For the longest time it seemed like my NEC ND-3500AG refused to burn anything. While there were a few spindles of older discs that worked, a new stack of Magnavox DVD-R produced nothing but coasters.

At first I thought it might be the fact that I am running Ubuntu and perhaps there are issues with cdrecord and certain DVD media. My initial response to this was to simply return the DVD discs to the retailer and complain that they didn’t work. This tactic was starting to become problematic, as my older stock of discs was beginning to run out and every new batch of DVD discs would fail to work.

After some browsing on the NEC website, it was clear that my DVD firmware was out of date. Is this possible? A computer BIOS sometimes needs updating to take advantage of certain features, but I have never heard of updating your DVD firmware to read/write new media.

What’s going on here?

While DVD media is branded by well known companies, there are actually only a few manufacturers of the media itself. For example, my Magnavox DVD-R disc has a CMC MAG AM3 Media ID which indicates it was actually manufacured by CMC Magnetics and is among the lowest quality media.

$ dvd+rw-mediainfo /dev/dvd

The Media ID is important because it tells the DVD burner what kind of disc it is dealing with regardless of the branding on the box. Each type of DVD+-R media has a different combination of reflective layer and organic dye.
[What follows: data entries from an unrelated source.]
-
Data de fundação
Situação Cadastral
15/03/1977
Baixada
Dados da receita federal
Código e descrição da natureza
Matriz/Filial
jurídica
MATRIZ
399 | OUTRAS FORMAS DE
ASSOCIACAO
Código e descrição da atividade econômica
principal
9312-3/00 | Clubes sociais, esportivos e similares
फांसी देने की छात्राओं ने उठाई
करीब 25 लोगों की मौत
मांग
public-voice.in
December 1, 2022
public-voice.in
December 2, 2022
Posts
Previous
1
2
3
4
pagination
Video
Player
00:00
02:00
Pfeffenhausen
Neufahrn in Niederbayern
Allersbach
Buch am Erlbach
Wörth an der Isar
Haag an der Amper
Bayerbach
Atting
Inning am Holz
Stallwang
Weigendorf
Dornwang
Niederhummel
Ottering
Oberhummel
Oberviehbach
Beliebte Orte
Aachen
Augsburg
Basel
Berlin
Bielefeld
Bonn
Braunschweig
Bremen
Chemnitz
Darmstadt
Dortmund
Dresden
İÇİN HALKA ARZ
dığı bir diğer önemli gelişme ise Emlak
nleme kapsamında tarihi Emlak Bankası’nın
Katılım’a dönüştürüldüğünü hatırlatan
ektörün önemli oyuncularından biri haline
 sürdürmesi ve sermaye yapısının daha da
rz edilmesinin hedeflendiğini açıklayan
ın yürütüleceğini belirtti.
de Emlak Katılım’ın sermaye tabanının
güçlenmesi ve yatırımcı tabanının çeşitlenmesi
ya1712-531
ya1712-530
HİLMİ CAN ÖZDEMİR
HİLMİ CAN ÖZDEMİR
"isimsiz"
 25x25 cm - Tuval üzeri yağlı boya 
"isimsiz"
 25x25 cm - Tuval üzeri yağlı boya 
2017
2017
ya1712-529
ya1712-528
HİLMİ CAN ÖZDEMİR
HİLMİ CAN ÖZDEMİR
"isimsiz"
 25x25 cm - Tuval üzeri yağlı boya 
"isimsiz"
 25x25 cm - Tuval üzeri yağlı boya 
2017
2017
The reflective layer is not a factor as long as the disc has been properly sealed and air cannot get into the disc, so generally speaking your only problem will be the dye in the disc that is burned to create the pits on the DVD. These dyes provide stability for a limited lifetime; for example, the earliest dyes were only stable for around 10 years while a modern dye can last for 70-100 years.

On a DVD-R disc, there is no error correction when burning so there is a delicate balance between speed, laser and dye. The DVD-R discs advertise the speed they can be burned at, but the burner must be able to recognize the type of media and the proper speed to burn it with. For example, a Taiyo disc rated at 8x using a Super Cyanine dye will behave differently than a Mitsui disc rated at 8x with a Phthalocyanine dye.

Ultimately, this is the reason for updating your DVD firmware. These updates can help mitigate your risk with lower quality DVD+-R media and provide optimal burn speeds for all of your discs.